Then he made an analogy. Back in college, I used to routinely destroy our
roommate Brendan in Tecmo Bowl. For some reason, he always thought he could beat
me, even though I won every game by four or five touchdowns (mainly because he
was dumb enough to let me keep playing Bo and the Raiders). But he kept coming
back for more. And when I unleashed the usual round of post-game trash talk, old
Brendan would come back with things like "Well, I almost had you at third-and-14
that one time!"
"That's what you're like with the Red Sox," JackO told me. "You're like
Brendan bragging that he almost had you at third-and-14, only every season."
"But we're three and a half back right now. You're not even a little
nervous?"
There was a pause on the phone.
"Yeah, I'm a little nervous," he admitted. "But it's still the Red Sox.
And this is still third-and-14."
Maybe so. But it's better than fourth-and-20.

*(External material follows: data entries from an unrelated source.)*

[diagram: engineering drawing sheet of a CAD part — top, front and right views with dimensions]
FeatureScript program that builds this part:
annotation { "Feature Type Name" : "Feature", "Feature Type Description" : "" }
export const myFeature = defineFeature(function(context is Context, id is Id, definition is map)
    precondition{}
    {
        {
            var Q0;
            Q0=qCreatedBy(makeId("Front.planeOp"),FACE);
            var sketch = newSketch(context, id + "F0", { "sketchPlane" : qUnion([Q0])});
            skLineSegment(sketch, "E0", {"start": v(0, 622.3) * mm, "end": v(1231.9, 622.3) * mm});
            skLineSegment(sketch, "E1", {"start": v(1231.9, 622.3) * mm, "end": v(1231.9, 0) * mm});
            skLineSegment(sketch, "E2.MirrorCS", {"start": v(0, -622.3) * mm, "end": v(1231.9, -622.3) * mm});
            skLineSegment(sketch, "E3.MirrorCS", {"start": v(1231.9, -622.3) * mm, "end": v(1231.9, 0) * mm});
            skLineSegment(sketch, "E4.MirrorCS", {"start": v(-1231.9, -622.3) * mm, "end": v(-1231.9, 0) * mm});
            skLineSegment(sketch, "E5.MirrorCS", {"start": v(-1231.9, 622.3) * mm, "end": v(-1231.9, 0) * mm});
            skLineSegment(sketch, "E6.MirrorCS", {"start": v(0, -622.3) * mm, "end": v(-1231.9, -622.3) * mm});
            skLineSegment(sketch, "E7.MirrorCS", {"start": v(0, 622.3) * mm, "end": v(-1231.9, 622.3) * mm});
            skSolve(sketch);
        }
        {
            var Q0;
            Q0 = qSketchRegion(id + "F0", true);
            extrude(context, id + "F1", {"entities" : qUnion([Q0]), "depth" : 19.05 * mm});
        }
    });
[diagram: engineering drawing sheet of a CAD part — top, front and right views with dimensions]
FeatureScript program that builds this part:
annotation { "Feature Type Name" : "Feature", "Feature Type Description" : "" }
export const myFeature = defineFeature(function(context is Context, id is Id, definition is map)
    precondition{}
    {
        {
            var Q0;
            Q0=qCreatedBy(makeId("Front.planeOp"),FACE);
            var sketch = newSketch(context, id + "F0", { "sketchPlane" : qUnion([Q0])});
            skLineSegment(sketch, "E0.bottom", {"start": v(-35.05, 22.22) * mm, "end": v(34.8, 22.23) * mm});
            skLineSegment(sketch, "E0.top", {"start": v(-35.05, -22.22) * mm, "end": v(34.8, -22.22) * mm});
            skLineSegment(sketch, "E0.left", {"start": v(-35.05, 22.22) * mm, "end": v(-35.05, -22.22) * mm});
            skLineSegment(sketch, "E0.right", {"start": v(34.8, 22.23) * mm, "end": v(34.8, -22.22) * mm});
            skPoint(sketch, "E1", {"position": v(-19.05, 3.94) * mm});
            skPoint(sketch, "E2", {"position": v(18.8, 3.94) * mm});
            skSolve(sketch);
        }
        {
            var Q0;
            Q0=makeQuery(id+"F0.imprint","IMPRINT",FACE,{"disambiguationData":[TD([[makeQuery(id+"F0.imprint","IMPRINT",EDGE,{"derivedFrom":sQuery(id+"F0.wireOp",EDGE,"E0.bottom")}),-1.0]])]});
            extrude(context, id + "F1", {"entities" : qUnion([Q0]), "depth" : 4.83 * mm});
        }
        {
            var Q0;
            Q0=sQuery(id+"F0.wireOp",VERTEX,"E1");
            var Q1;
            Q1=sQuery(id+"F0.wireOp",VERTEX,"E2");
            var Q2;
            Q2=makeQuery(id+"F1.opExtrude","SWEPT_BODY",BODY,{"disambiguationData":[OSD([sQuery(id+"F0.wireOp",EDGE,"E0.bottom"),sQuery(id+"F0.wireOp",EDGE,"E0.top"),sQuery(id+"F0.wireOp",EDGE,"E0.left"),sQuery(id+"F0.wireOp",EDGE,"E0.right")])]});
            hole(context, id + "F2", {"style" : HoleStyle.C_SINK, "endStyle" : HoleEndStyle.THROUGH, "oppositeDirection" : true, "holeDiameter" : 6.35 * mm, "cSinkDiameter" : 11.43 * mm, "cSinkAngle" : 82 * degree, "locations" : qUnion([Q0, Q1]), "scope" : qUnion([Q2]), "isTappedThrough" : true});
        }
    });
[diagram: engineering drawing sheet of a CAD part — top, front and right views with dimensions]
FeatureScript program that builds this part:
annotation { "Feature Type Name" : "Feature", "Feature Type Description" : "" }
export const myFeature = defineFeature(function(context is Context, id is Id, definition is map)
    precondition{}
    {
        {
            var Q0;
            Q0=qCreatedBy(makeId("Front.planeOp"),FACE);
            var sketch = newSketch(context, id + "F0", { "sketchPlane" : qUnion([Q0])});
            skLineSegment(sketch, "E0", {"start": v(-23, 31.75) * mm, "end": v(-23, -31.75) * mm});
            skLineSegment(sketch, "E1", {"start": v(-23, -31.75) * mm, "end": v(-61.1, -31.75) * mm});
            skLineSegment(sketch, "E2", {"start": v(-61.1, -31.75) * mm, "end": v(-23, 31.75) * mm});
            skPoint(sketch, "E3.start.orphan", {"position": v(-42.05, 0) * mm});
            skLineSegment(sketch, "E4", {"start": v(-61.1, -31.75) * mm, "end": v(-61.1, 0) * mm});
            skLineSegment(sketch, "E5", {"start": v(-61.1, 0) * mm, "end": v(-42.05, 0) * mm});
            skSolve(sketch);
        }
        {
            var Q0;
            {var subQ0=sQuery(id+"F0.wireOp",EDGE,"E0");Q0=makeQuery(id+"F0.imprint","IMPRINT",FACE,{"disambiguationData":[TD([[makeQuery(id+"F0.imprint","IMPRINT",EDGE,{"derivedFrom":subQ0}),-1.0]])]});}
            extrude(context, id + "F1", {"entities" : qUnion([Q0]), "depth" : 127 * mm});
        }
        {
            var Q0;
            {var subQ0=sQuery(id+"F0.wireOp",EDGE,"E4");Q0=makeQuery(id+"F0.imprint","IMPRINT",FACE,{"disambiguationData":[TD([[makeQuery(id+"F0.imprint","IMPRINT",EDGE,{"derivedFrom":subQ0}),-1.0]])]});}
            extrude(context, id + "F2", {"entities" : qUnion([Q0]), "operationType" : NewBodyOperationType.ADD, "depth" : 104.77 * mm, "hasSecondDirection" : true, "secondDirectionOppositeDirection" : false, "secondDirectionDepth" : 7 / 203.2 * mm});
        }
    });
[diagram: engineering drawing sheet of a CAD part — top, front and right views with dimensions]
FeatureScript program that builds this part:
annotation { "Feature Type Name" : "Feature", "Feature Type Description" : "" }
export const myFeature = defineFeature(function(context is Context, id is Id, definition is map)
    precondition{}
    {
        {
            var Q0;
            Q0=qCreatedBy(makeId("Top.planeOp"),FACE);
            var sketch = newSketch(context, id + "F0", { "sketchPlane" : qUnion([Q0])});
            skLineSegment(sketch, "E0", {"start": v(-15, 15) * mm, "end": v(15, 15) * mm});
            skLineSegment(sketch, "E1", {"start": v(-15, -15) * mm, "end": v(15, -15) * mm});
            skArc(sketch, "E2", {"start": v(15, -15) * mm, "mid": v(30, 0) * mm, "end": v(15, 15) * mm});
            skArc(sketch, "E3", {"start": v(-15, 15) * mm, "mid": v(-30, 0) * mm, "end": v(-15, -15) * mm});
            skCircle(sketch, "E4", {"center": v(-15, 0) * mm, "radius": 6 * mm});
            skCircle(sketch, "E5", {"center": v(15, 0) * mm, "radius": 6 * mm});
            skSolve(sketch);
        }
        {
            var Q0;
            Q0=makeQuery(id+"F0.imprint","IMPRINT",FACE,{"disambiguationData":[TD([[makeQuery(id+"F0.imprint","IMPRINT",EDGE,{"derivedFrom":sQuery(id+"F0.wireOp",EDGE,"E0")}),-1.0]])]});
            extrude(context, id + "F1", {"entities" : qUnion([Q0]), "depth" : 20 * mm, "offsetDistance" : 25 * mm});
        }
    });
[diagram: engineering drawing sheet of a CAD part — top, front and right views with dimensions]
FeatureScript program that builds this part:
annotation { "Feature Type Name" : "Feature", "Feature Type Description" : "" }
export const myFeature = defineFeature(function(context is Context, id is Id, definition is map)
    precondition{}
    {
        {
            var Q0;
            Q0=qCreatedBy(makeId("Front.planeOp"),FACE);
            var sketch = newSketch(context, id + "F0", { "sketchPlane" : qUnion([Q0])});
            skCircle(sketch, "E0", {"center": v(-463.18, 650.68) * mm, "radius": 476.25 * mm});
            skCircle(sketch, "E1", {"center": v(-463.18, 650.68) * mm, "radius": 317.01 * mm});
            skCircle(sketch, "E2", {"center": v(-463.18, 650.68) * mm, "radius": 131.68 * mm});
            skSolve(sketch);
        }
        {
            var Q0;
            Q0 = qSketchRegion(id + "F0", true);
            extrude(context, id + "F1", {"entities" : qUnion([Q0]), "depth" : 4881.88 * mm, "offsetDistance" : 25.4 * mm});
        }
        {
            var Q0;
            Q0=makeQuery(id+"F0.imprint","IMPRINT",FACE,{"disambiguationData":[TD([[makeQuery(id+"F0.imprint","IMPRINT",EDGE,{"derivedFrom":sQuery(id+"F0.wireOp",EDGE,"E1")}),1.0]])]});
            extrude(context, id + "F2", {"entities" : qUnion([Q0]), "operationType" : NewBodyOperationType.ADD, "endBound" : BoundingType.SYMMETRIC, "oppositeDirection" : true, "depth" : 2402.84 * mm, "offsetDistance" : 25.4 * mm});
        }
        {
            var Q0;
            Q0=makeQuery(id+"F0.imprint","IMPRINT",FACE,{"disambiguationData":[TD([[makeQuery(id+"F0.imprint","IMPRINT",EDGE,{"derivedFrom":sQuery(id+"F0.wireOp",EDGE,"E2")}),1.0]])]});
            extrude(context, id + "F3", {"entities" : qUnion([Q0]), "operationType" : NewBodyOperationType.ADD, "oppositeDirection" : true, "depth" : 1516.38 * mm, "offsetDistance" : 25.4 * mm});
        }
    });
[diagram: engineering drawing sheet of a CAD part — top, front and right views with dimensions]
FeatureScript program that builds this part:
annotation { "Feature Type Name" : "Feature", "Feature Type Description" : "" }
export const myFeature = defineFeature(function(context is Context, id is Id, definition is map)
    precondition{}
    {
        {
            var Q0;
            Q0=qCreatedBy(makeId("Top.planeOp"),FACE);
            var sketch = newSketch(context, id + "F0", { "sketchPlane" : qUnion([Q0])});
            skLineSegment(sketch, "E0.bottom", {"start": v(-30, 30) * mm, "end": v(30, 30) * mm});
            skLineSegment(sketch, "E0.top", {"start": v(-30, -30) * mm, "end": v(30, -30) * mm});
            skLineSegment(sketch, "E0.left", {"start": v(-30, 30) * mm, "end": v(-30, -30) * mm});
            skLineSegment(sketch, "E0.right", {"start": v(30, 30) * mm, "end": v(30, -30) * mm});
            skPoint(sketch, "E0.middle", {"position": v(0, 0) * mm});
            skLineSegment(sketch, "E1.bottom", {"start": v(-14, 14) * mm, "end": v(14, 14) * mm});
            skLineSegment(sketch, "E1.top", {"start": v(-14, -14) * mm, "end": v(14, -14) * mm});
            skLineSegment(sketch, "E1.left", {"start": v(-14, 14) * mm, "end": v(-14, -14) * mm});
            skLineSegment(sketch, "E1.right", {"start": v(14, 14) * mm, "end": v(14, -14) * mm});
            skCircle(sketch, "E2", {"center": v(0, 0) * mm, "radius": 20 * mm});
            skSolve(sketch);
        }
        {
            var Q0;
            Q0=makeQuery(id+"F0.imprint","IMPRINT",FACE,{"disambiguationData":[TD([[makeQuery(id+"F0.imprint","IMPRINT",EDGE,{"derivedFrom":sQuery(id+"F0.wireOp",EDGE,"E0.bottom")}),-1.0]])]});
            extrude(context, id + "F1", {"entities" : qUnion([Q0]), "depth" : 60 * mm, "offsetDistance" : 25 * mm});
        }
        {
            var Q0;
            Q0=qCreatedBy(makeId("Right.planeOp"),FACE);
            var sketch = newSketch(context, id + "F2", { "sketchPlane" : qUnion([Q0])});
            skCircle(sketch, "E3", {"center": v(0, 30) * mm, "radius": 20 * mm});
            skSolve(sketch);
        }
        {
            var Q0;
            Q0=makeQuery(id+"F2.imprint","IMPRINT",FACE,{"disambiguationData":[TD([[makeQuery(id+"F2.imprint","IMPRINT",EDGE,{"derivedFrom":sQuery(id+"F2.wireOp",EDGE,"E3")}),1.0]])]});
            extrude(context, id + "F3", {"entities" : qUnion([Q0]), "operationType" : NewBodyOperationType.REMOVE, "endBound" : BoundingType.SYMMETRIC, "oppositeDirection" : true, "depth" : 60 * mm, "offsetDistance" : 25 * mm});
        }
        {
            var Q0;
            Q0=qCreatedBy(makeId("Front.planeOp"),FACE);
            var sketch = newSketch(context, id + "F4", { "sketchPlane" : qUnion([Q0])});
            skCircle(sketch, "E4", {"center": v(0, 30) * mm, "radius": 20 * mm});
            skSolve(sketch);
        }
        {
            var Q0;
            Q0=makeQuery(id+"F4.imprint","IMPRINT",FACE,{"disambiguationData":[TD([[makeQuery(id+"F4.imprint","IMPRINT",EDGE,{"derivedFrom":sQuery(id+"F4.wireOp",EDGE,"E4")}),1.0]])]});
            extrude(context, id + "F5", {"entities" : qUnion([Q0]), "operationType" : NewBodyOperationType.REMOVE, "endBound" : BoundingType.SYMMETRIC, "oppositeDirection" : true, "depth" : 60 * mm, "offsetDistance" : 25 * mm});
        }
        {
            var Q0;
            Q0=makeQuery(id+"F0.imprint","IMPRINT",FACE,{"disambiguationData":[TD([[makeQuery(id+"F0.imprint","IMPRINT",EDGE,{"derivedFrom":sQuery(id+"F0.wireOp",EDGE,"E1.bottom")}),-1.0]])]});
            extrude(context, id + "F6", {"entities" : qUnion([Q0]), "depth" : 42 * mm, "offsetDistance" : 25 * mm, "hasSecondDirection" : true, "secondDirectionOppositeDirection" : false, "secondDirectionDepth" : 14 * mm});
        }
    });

Wouldn't fourth-and-20 be a lot better for him? Wouldn't that mean the Yanks were in deep trouble, needing to punt to the Sox? Shouldn't he have said "second-and-11" or something like that? He just killed the article on the last line! Maybe this isn't Earnest Byner fumbling on the one, or or Joe Pisarcik fumbling on the 26, since there wasn't the gravity of the moment. (If this article were recapping and commenting on, say, a Red Sox World Series title, this would have been the all-time fumble of the . . . online sports lighter-side commentary milieu, I guess.) But it's every bit of Gerald Riggs coughing it up in run-the-clock-out-time and Wes Hopkins running it back to win a regular season game, isn't it?
Or maybe I screwed it up and need to go back to my regular post recapping losses that evoke the tree-falls-in-a-forest query.